Cosa succede sul fronte buoni pasto, c’è la possibilità dell’addio? La protesta delle associazioni di categoria, le ragioni e i dettagli al riguardo
Alta l’attenzione sul tema buoni pasto, con una protesta scoppiata, che vede coinvolte le associazioni di categoria, che alzano la voce in vista della gara di appalto che sta per arrivare: cosa sta accadendo e perché senza una riforma potrebbe consumarsi l’addio? I dettagli in tal senso, di seguito.
Una tematica che tiene banco, quella in oggetto, come si legge su Money.it, con le commissioni arrivate ormai al 20%, una condizione che gli operatori non ritengono più sopportabile, informano le associazioni di categoria.
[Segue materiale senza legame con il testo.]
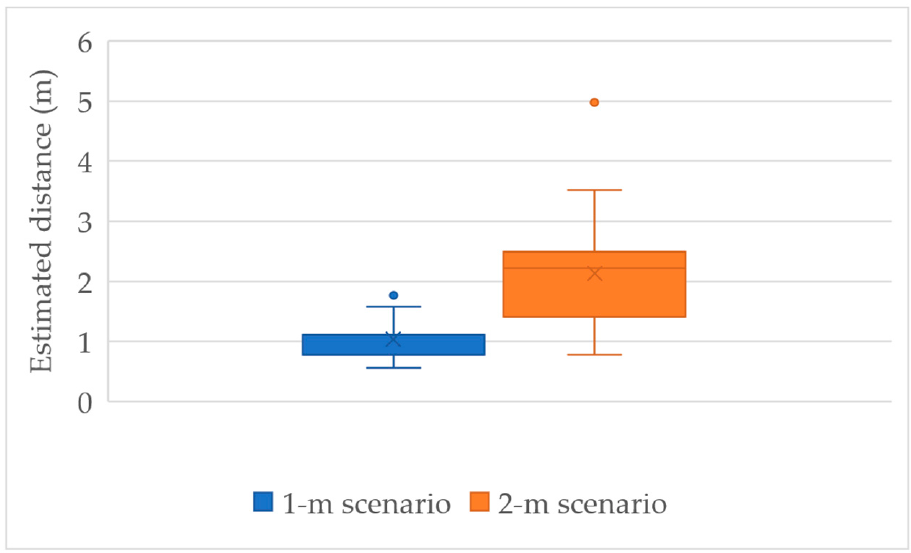
Figure 12. Box plot of the calibrated distance estimation. After the calibrated distance from the UD to every LD is obtained, the UD location can be determined by the WCL method. The localization error statistics of GAR WCL are shown in Figure 13. The y axis is the localization error and the x axis represents different testing location coordinates. The blue color represents the results of WCL using invisible markers without calibration (WCL w/o CAL), whereas the orange color represents WCL using invisible markers with QR code calibration (WCL w/CAL). Based on Figure 13, WCL w/CAL exhibits smaller localization errors than WCL w/o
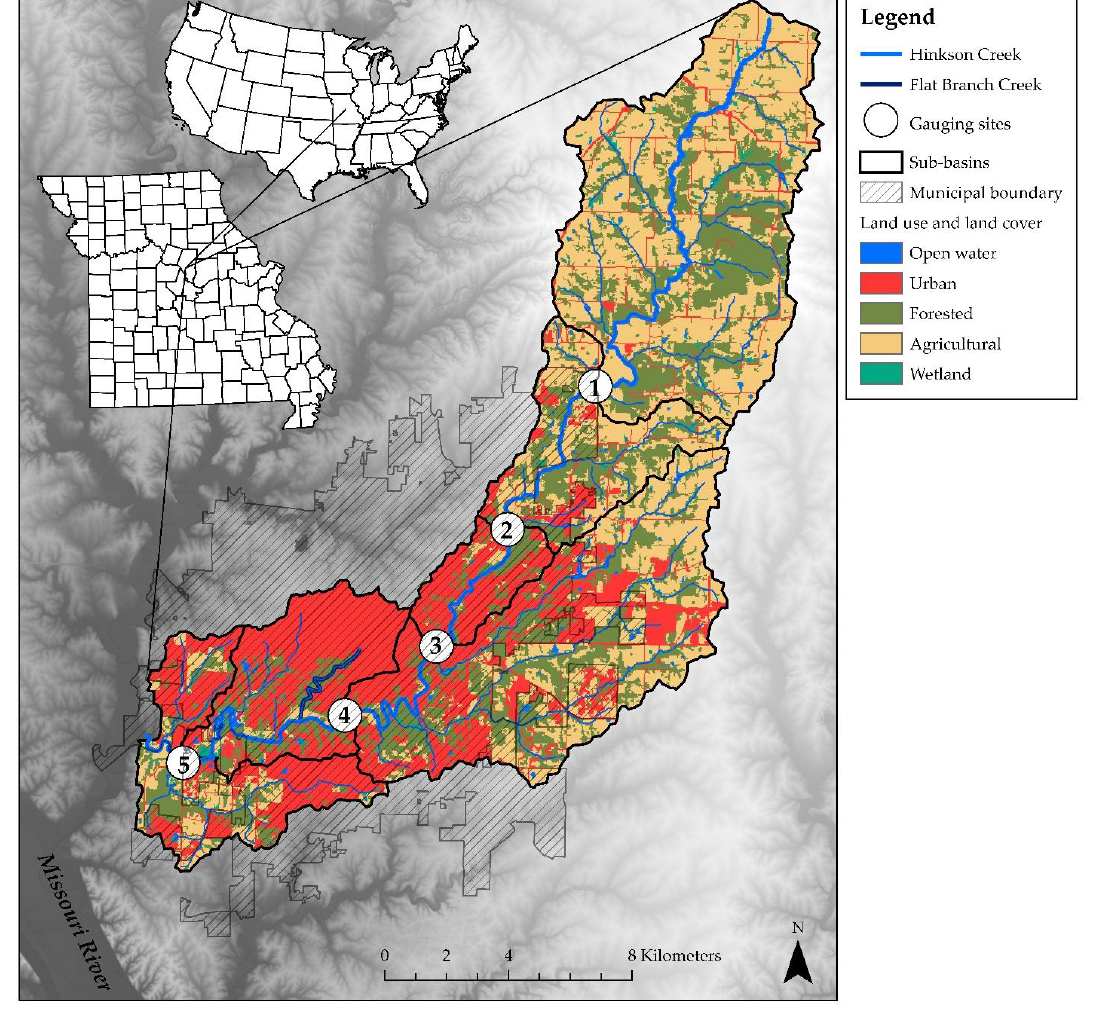
Figure 1. Land use and land cover of Hinkson Creek Watershed, Missouri, USA. Five nested gauging sites (numbered 1 to 5) and corresponding sub-basins are shown. Site #5 was located near the watershed outlet, Sites #1 to #4 nested within.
I rappresentati di Conad, Coop, Fiepet Confesercent, Federdistribuzione, Fida, e Fipe Confcommercio fanno scattare l’allarme, e al riguardo si legge. “Dopo due anni di pandemia, e il rincaro delle materie prime e dell’energia, non sono accettabili livelli di commissioni sul livello di quelle precedenti”.
Qualora non vi fossero cambiamenti circa le commissioni, mediante una riforma radicale del sistema, potrebbe esserci la mancata accettazione dei buoni pasto da parte di aziende ed esercizi di ristorazione. Una protesta delle associazioni di categoria a quello che da loro viene definito quale “ricatto della Pubblica Amministrazione“, e legata alla richiesta di una riforma complessiva e radicale del sistema legato ai buoni pasto.
Buoni pasto, la protesta: il tema commissioni e la richiesta: rischio addio
Sono tanti e diversi i temi che hanno a che fare con l’economia, a vario livello, che destano interesse ed attenzione, si pensi ad esempio al tema lavoro e alla mancanza di personale, con i settori che sono alla ricerca.
Per quanto concerne il tema in oggetto, come approfondito da Money.it, le associazioni di categoria riunite lanciano l’allarme e ritengono che il sistema dei buoni pasto non sia più sostenibile; il presidente di Fipe, Stoppani, ha spiegato che in seguito a 2anni di pandemia e al rincaro di materie prime ed energia “non sono accettabili livelli di commissioni sul livello di quelle precedenti”.
Ma non è la sola voce, si legge, e c’è chi spiega che le imprese non possono più farsi carico del welfare dei lavoratori. La presidente Fida, Prampolini, sottolinea che sono “di fronte a un ricatto perché i tempi dei pagamento non sono mai immediati. E le aziende ci offrono pagamenti magari a sette giorni solo in cambio di ulteriori rialzi delle commissioni”.
Si legge su Money.it che per ciascun buono pasto da otto€, l’incasso dell’azienda è di poco superiore a sei; considerando la crisi economica, il caro di energia e prodotti alimentari, vi è una spesa insostenibile da coprire soltanto col buono pasto. Perciò, la protesta delle associazioni è pronta a proseguire, basandosi sui numeri.
Nel 2019, riporta l’Ansa, vi è stata l’emissione di cinquecento milioni di buoni pasto per un valore totale di 3,2miliardi di €. Ad averne beneficio, all’incirca tre milioni di lavoratori, tra cui un milione sono dipendenti pubblici. Nel totale, in base a quanto riportato, ciascun giorno dipendenti pubblici e privati spendono nelle attività ed in tutti gli esercizi convenzionati, tredici milioni di buoni pasto.
La richiesta che vede unite le associazioni di categoria richiesta una riforma radicale, tanto economica quanto morale. Come affermato da Stoppani, presidente Fipe-Confcommercio, questi ritene non accettabile che lo Stato, in periodo come quello che si sta vivendo, in merito all’economia e alla crisi dei pubblici esercizi, “ponga una nuova tassa sulla ristorazione, perché così noi la definiamo, con assegnazione di gare di appalto con tassi di commissioni sempre maggiori”.
La richiesta riguarda la salvaguardia del valore nominale dei titoli, con un buono dal valore di 8 euro deve avere tale valore, e la definizione per quanto riguarda tempi certi di rimborso da parte delle società emettitrici. Qualora ciò non accadesse, potrebbe consumarsi l’addio ai buoni pasto, si legge.
Sulla tematica si è pronunciato il Codacons: “Qualsiasi limitazione o impedimento al loro utilizzo costituirebbe un ingiusto danno a chi ne benefici”, viene affermato dal presidente Rienzi, che aggiunge: “e apre la strada ad azioni risarcitorie contro ristoratori e imprese della distribuzione che rifiuteranno l’accettazione dei ticket”.